Amigos do Fingidor

sexta-feira, 17 de dezembro de 2010

A miragem elaborada – 15

Zemaria Pinto

O homem noturno, a busca da luz

II



Esse tecer infindo constitui-se milagre na proposição que o poeta faz em “À noite”:

                    Mas preservarei a flor.

                    Construirei muralhas,
                    e o tempo e o vento não a destruirão.
                    Quando as tempestades vierem,
                    me aproximarei e a defenderei,
                    para que possa devolvê-la ainda flor
                    à manha.

Não importam os ditadores, não interessa o tempo que lhes reserva o poder, o homem saberá preservar a si até que venha a manhã.

Este poema traduz toda a importância atribuída à noite na obra de Alcides Werk. A noite como caminho inevitável para a luz:

                    Meu coração não se erguerá contra ti,
                    porque és simples,
                    e não conheces o mal que fazes,
                    quando levas a luz.

No poema “À irmã sem amor”, o tema é retomado:

                    a antiga semente do amor
                    foi lançada no coração dos homens.
                    Ela é irmã da manhã


                    Germina no silêncio da noite,
                    mas ao amanhecer será árvore
                    e será fruto.

O amor, a fraternidade, a igualdade entre os homens. Mas o poeta não deixa de alertar contra qualquer possibilidade de radicalismos, avisando que

                    os sinais,
                    tu os conhecerás nos pássaros

No poema “Da espera”, ele renova o aviso:

                    Direi aos pássaros que esperem,
                    enquanto perdurar a ronda dos morcegos.

Esses três poemas constituem a reflexão do poeta sobre o momento político. Sem a dor estampada em “Da noite do rio” ou a quase-alegria de “Canção”:

                    Sou leve, não tenho nada
                    (nem mesmo o medo da morte).

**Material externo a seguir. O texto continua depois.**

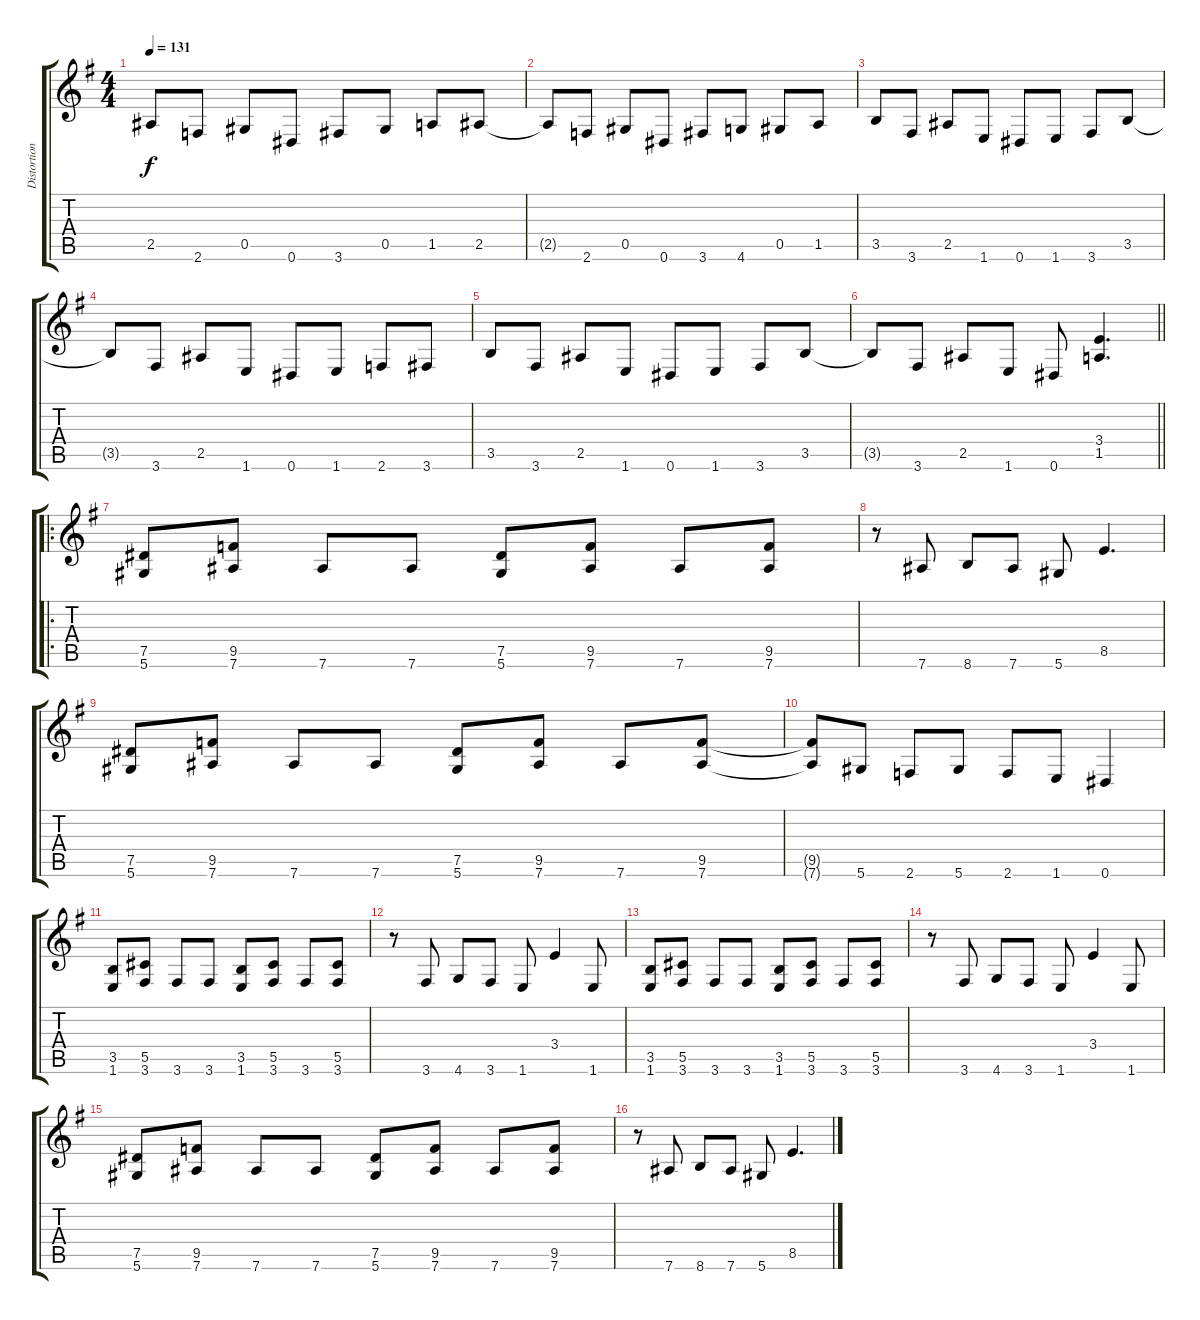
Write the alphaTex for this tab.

\track ("Distortion" "Distortion") {instrument distortionguitar}
\staff {score tabs}
\tuning (Eb4 Bb3 Gb3 Db3 Ab2 Eb2) {hide}
\ts (4 4)
\tempo 131
\clef g2
\ks g
2.5.8{dy f} 2.6.8 0.5.8 0.6.8 3.6.8 0.5.8 1.5.8 2.5.8 |
2.5{t}.8 2.6.8 0.5.8 0.6.8 3.6.8 4.6.8 0.5.8 1.5.8 |
3.5.8 3.6.8 2.5.8 1.6.8 0.6.8 1.6.8 3.6.8 3.5.8 |
3.5{t}.8 3.6.8 2.5.8 1.6.8 0.6.8 1.6.8 2.6.8 3.6.8 |
3.5.8 3.6.8 2.5.8 1.6.8 0.6.8 1.6.8 3.6.8 3.5.8 |
\barLineRight lightlight
3.5{t}.8 3.6.8 2.5.8 1.6.8 0.6.8 (3.4 1.5).4{d} |
\ro
\section ("" " ")
(7.5 5.6).8 (9.5 7.6).8 7.6.8 7.6.8 (7.5 5.6).8 (9.5 7.6).8 7.6.8 (9.5 7.6).8 |
r.8 7.6.8 8.6.8 7.6.8 5.6.8 8.5.4{d} |
(7.5 5.6).8 (9.5 7.6).8 7.6.8 7.6.8 (7.5 5.6).8 (9.5 7.6).8 7.6.8 (9.5 7.6).8 |
(9.5{t} 7.6{t}).8 5.6.8 2.6.8 5.6.8 2.6.8 1.6.8 0.6.4 |
(3.5 1.6).8 (5.5 3.6).8 3.6.8 3.6.8 (3.5 1.6).8 (5.5 3.6).8 3.6.8 (5.5 3.6).8 |
r.8 3.6.8 4.6.8 3.6.8 1.6.8 3.4.4 1.6.8 |
(3.5 1.6).8 (5.5 3.6).8 3.6.8 3.6.8 (3.5 1.6).8 (5.5 3.6).8 3.6.8 (5.5 3.6).8 |
r.8 3.6.8 4.6.8 3.6.8 1.6.8 3.4.4 1.6.8 |
(7.5 5.6).8 (9.5 7.6).8 7.6.8 7.6.8 (7.5 5.6).8 (9.5 7.6).8 7.6.8 (9.5 7.6).8 |
r.8 7.6.8 8.6.8 7.6.8 5.6.8 8.5.4{d}
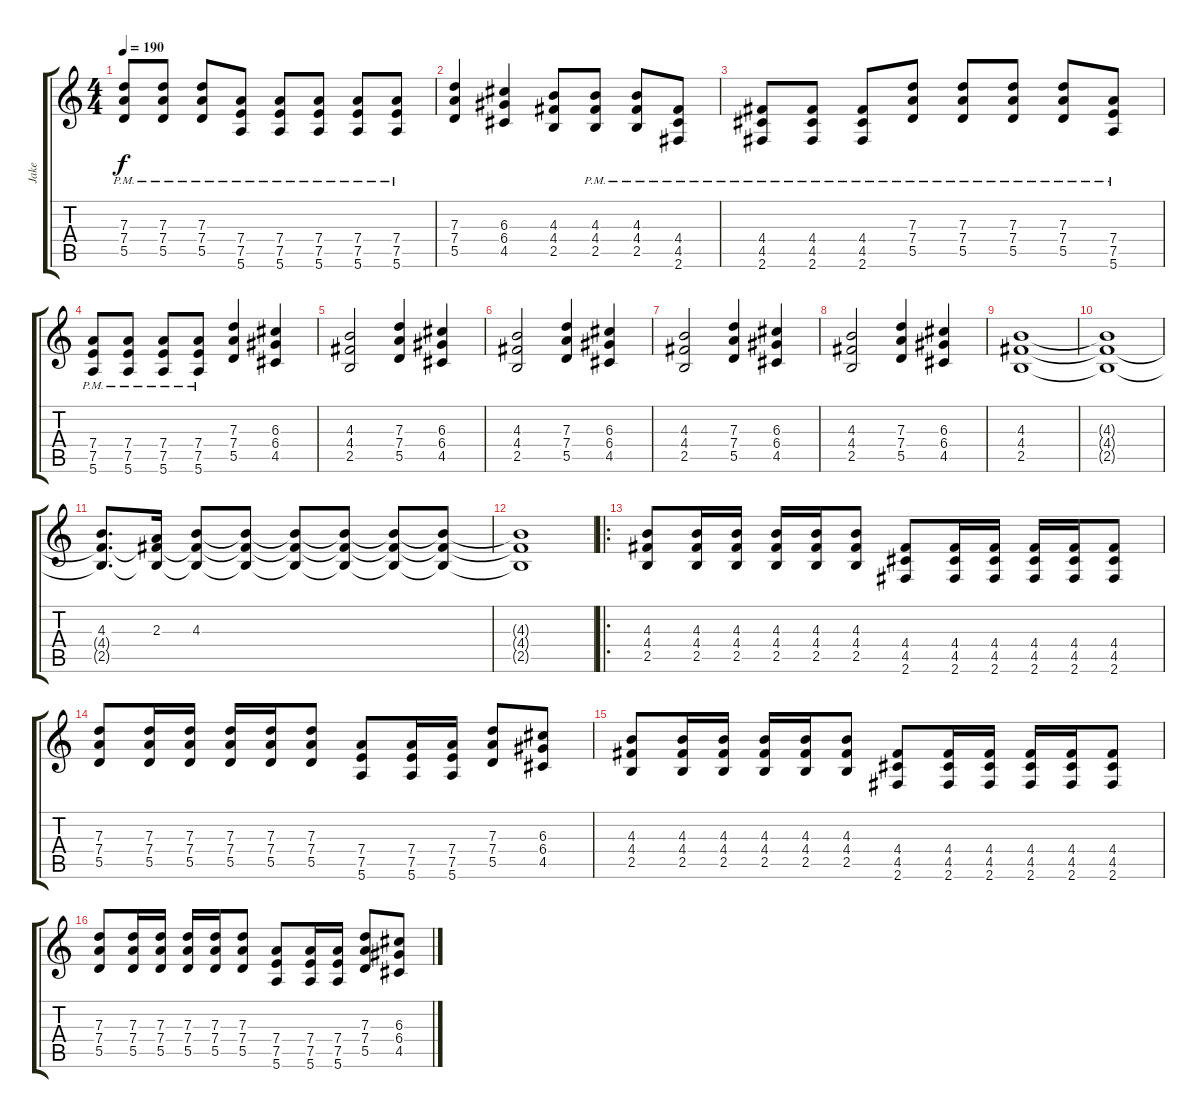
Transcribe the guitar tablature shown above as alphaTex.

\track ("Jake" "Jake") {instrument overdrivenguitar}
\staff {score tabs}
\tuning (E4 B3 G3 D3 A2 E2) {hide}
\ts (4 4)
\tempo 190
\clef g2
\ks c
(7.3{pm} 7.4{pm} 5.5{pm}).8{dy f} (7.3{pm} 7.4{pm} 5.5{pm}).8 (7.3{pm} 7.4{pm} 5.5{pm}).8 (7.4{pm} 7.5{pm} 5.6{pm}).8 (7.4{pm} 7.5{pm} 5.6{pm}).8 (7.4{pm} 7.5{pm} 5.6{pm}).8 (7.4{pm} 7.5{pm} 5.6{pm}).8 (7.4{pm} 7.5{pm} 5.6{pm}).8 |
(7.3 7.4 5.5).4 (6.3 6.4 4.5).4 (4.3 4.4 2.5).8 (4.3{pm} 4.4{pm} 2.5{pm}).8 (4.3{pm} 4.4{pm} 2.5{pm}).8 (4.4{pm} 4.5{pm} 2.6{pm}).8 |
(4.4{pm} 4.5{pm} 2.6{pm}).8 (4.4{pm} 4.5{pm} 2.6{pm}).8 (4.4{pm} 4.5{pm} 2.6{pm}).8 (7.3{pm} 7.4{pm} 5.5{pm}).8 (7.3{pm} 7.4{pm} 5.5{pm}).8 (7.3{pm} 7.4{pm} 5.5{pm}).8 (7.3{pm} 7.4{pm} 5.5{pm}).8 (7.4{pm} 7.5{pm} 5.6{pm}).8 |
(7.4{pm} 7.5{pm} 5.6{pm}).8 (7.4{pm} 7.5{pm} 5.6{pm}).8 (7.4{pm} 7.5{pm} 5.6{pm}).8 (7.4{pm} 7.5{pm} 5.6{pm}).8 (7.3 7.4 5.5).4 (6.3 6.4 4.5).4 |
(4.3 4.4 2.5).2 (7.3 7.4 5.5).4 (6.3 6.4 4.5).4 |
(4.3 4.4 2.5).2 (7.3 7.4 5.5).4 (6.3 6.4 4.5).4 |
(4.3 4.4 2.5).2 (7.3 7.4 5.5).4 (6.3 6.4 4.5).4 |
(4.3 4.4 2.5).2 (7.3 7.4 5.5).4 (6.3 6.4 4.5).4 |
(4.3 4.4 2.5).1 |
(4.3{t} 4.4{t} 2.5{t}).1 |
(4.3 4.4{t} 2.5{t}).8{d} (2.3 4.4{t} 2.5{t}).16 (4.3 4.4{t} 2.5{t}).8 (4.3{t} 4.4{t} 2.5{t}).8 (4.3{t} 4.4{t} 2.5{t}).8 (4.3{t} 4.4{t} 2.5{t}).8 (4.3{t} 4.4{t} 2.5{t}).8 (4.3{t} 4.4{t} 2.5{t}).8 |
(4.3{t} 4.4{t} 2.5{t}).1 |
\ro
(4.3 4.4 2.5).8 (4.3 4.4 2.5).16 (4.3 4.4 2.5).16 (4.3 4.4 2.5).16 (4.3 4.4 2.5).16 (4.3 4.4 2.5).8 (4.4 4.5 2.6).8 (4.4 4.5 2.6).16 (4.4 4.5 2.6).16 (4.4 4.5 2.6).16 (4.4 4.5 2.6).16 (4.4 4.5 2.6).8 |
(7.3 7.4 5.5).8 (7.3 7.4 5.5).16 (7.3 7.4 5.5).16 (7.3 7.4 5.5).16 (7.3 7.4 5.5).16 (7.3 7.4 5.5).8 (7.4 7.5 5.6).8 (7.4 7.5 5.6).16 (7.4 7.5 5.6).16 (7.3 7.4 5.5).8 (6.3 6.4 4.5).8 |
(4.3 4.4 2.5).8 (4.3 4.4 2.5).16 (4.3 4.4 2.5).16 (4.3 4.4 2.5).16 (4.3 4.4 2.5).16 (4.3 4.4 2.5).8 (4.4 4.5 2.6).8 (4.4 4.5 2.6).16 (4.4 4.5 2.6).16 (4.4 4.5 2.6).16 (4.4 4.5 2.6).16 (4.4 4.5 2.6).8 |
(7.3 7.4 5.5).8 (7.3 7.4 5.5).16 (7.3 7.4 5.5).16 (7.3 7.4 5.5).16 (7.3 7.4 5.5).16 (7.3 7.4 5.5).8 (7.4 7.5 5.6).8 (7.4 7.5 5.6).16 (7.4 7.5 5.6).16 (7.3 7.4 5.5).8 (6.3 6.4 4.5).8
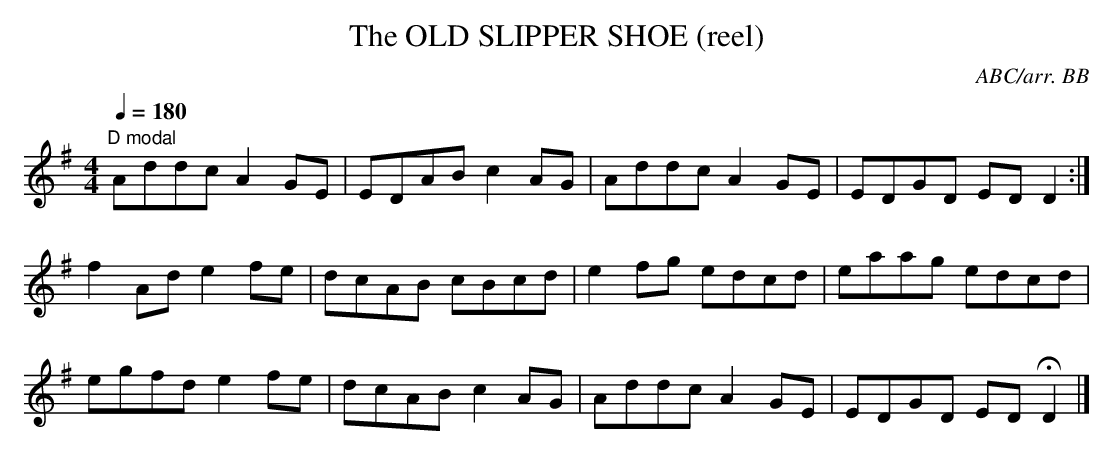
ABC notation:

X:1
T:OLD SLIPPER SHOE (reel), The
C:ABC/arr. BB
Q:1/4=180
L:1/8
M:4/4
K:G
"D modal"
Addc A2 GE|EDAB c2 AG|Addc A2 GE|EDGD ED D2:|
f2 Ad e2 fe|dcAB cBcd|e2fg edcd|eaag edcd|
egfd e2 fe|dcAB c2 AG|Addc A2 GE|EDGD ED HD2|]
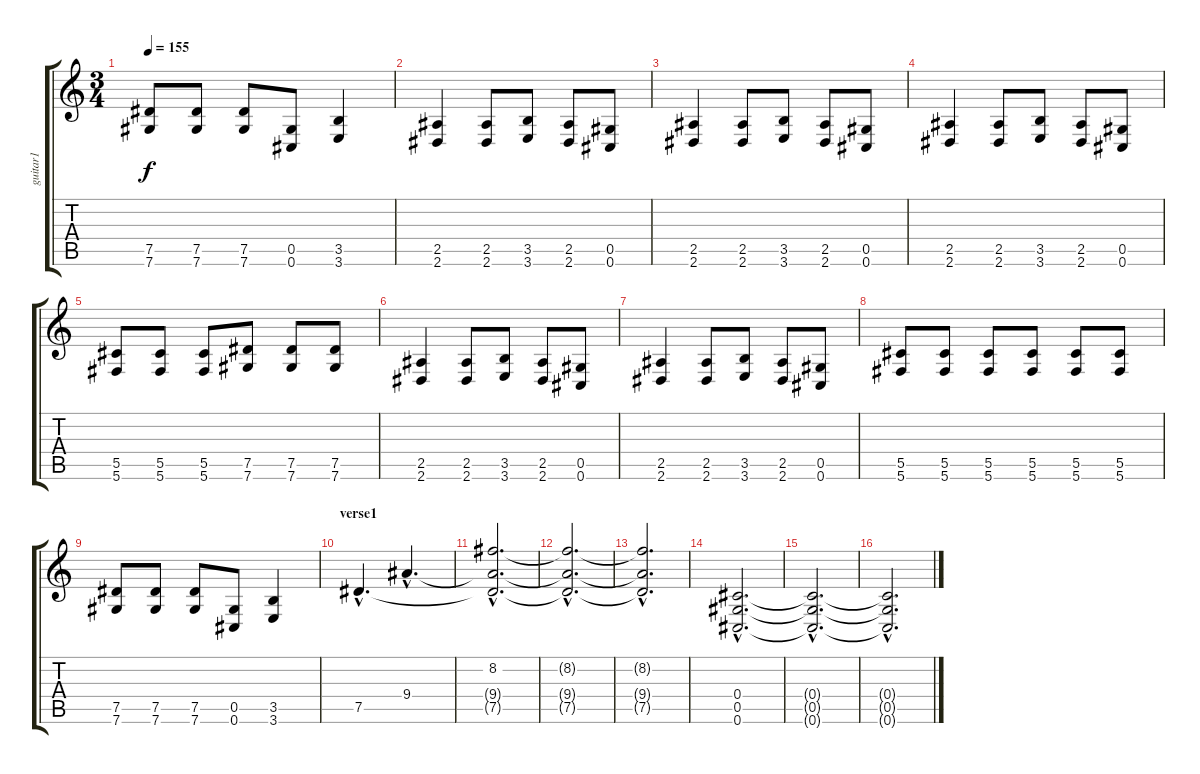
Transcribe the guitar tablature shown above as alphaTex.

\track ("guitar1" "guitar1") {instrument distortionguitar}
\staff {score tabs}
\tuning (Eb4 Bb3 Gb3 Db3 Ab2 Db2) {hide}
\ts (3 4)
\tempo 155
\clef g2
\ks c
(7.5 7.6).8{dy f} (7.5 7.6).8 (7.5 7.6).8 (0.5 0.6).8 (3.5 3.6).4 |
(2.5 2.6).4 (2.5 2.6).8 (3.5 3.6).8 (2.5 2.6).8 (0.5 0.6).8 |
(2.5 2.6).4 (2.5 2.6).8 (3.5 3.6).8 (2.5 2.6).8 (0.5 0.6).8 |
(2.5 2.6).4 (2.5 2.6).8 (3.5 3.6).8 (2.5 2.6).8 (0.5 0.6).8 |
(5.5 5.6).8 (5.5 5.6).8 (5.5 5.6).8 (7.5 7.6).8 (7.5 7.6).8 (7.5 7.6).8 |
(2.5 2.6).4 (2.5 2.6).8 (3.5 3.6).8 (2.5 2.6).8 (0.5 0.6).8 |
(2.5 2.6).4 (2.5 2.6).8 (3.5 3.6).8 (2.5 2.6).8 (0.5 0.6).8 |
(5.5 5.6).8 (5.5 5.6).8 (5.5 5.6).8 (5.5 5.6).8 (5.5 5.6).8 (5.5 5.6).8 |
(7.5 7.6).8 (7.5 7.6).8 (7.5 7.6).8 (0.5 0.6).8 (3.5 3.6).4 |
\section ("" "verse1")
7.5{hac}.4{d} 9.4{hac}.4{d} |
(8.2{hac} 9.4{hac t} 7.5{hac t}).2{d} |
(8.2{hac t} 9.4{hac t} 7.5{hac t}).2{d} |
(8.2{hac t} 9.4{hac t} 7.5{hac t}).2{d} |
(0.4{hac} 0.5{hac} 0.6{hac}).2{d} |
(0.4{hac t} 0.5{hac t} 0.6{hac t}).2{d} |
(0.4{hac t} 0.5{hac t} 0.6{hac t}).2{d}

Há a calma, a serenidade de quem sabe o que quer.

                    Há uma grande alegria na espera.

Ele diz em “À irmã sem amor”, para arrematar, na festa dos pássaros, que

                         o labor de tuas mãos limpas
                    será aceito
                    no grande banquete de amor que se prepara
                    para saudar a manhã.

Banquete que se renova a cada aurora na vida do homem amazônico. Como em “Facheação”, o dia clareando:

                    preciso remar ligeiro,
                    que o povo tá me esperando
                    com a peixada pro ajuri.

Ou em “Peixe-boi”, após o sucesso na pesca:

                    Voltar para casa
                    cheio de alegria
                    no romper do dia

A chegada do dia relacionada com a festa da volta para casa: o fim do exílio, a retomada da liberdade, o tempo novo que se anuncia. No poema “Êxodo”, o coroamento dessa ideia:

                    Quero voltar pro meu lago,
                    quero enganar a mentira,
                    assar um peixe na praia
                    e saudar o sol nascente,
                    fazer uns versos pro dia
                    mas nos teus braços, Jupira.